Scontri e feriti in Eccellenza, guerriglia per una partita dell'Afragolese

Violenze all'esterno dello stadio dell'Albanova a Casal di Principe. Un tifoso accoltellato, un dirigente col femore rotto. Dimissioni da entrambi i presidenti dei club

Immagine d'archivio

Una pagina orrenda di sport.

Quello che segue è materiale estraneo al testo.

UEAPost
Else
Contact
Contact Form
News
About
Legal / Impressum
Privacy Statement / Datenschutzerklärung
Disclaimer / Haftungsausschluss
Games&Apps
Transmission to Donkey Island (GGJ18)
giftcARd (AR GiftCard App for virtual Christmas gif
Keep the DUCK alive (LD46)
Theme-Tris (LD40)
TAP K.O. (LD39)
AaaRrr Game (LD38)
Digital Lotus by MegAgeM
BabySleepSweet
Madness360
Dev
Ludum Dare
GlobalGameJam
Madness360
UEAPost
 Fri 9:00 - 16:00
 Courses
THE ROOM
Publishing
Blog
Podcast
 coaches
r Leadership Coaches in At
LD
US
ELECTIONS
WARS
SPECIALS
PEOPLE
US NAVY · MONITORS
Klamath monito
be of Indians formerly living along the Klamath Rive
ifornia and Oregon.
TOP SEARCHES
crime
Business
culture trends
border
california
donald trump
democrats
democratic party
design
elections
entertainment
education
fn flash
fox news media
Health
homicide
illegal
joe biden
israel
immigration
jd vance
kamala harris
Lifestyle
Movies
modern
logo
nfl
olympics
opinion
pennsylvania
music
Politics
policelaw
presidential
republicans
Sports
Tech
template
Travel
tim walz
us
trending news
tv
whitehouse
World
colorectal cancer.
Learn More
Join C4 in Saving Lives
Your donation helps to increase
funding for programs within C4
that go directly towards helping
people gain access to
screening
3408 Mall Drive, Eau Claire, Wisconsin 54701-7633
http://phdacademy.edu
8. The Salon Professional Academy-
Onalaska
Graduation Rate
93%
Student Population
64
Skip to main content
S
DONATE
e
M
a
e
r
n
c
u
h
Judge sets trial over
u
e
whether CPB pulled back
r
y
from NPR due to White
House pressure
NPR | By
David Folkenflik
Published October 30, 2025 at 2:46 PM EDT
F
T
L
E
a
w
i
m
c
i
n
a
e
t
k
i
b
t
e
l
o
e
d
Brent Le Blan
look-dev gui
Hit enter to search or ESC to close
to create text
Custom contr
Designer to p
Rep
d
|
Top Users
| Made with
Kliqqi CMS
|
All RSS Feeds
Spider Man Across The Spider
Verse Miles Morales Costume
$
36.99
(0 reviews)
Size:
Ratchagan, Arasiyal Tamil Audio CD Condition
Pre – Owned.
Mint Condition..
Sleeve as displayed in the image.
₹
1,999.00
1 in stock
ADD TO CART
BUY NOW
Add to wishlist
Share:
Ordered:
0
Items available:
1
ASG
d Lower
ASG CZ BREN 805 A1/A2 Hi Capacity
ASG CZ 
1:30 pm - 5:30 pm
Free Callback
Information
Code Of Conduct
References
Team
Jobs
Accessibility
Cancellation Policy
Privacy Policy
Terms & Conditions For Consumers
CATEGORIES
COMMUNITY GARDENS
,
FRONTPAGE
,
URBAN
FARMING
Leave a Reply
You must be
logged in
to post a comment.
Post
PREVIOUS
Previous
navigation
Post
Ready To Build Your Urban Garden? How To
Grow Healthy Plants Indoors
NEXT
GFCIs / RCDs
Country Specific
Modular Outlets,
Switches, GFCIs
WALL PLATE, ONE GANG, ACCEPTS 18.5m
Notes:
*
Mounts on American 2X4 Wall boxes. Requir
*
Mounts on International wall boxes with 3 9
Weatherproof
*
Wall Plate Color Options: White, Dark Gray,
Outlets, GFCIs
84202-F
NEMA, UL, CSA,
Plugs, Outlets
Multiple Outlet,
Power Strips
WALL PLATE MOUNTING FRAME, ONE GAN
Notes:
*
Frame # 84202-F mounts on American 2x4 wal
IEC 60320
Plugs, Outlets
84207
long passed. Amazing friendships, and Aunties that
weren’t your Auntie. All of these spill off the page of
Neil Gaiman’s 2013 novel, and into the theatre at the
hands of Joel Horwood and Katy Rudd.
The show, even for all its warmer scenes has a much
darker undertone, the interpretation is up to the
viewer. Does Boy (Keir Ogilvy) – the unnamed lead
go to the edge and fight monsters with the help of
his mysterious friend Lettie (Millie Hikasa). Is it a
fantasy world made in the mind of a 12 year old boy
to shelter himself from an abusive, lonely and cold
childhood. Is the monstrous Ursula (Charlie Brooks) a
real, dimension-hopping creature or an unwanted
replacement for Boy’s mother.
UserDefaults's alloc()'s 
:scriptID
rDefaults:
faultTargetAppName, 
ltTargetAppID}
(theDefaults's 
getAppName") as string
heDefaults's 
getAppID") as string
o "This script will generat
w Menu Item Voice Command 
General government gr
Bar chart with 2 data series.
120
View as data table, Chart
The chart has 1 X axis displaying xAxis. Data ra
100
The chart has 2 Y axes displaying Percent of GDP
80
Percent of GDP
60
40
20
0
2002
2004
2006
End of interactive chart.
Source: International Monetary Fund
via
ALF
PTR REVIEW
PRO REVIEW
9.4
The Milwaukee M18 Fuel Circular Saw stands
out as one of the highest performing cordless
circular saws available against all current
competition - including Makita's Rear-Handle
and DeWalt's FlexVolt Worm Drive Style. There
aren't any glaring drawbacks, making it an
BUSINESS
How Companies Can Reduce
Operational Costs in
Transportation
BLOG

È quella che ieri è stata scritta allo stadio Alfonso Scalzone di Casal di Principe, dove si è disputato l'incontro tra Albanova ed Afragolese per il girone A di Eccellenza.

Il bilancio è da guerriglia: un ultrà ferito ad una mano con un coltello, un dirigente dell'Afragolese con il femore rotto, due presidenti che hanno rassegnato le dimissioni.

La partita era già considerata a rischio, ed in effetti ancor prima che si disputasse sono scattate le violenze tra le due tifoserie. Gli scontri sono avvenuti nei pressi dello stadio, con un fitto lancio di fumogeni dall'una e dall'altra parte. Un tifoso è rimasto ferito.

A farne le spese maggiori però è stato ancor di più Nicola Pannone, dirigente dell'Afragolese, che è stato spinto ed è caduto a terra: al Pineta Grande gli è stata refertata la frattura del femore.

Il match, nonostante il clima irreale, è stato disputato ed è finito con l'Afragolese che ha vinto per 4 a 1. A fine gara i presidenti delle due società, Giuseppe Zippo e Raffaele Niutta, hanno rassegnato le dimissioni. Zippo ha spiegato, in conferenza stampa, che il calcio da lui immaginato "è ben diverso dallo spettacolo indegno andato in scena oggi fuori allo stadio". A margine, ha augurato a Pannone una pronta guarigione.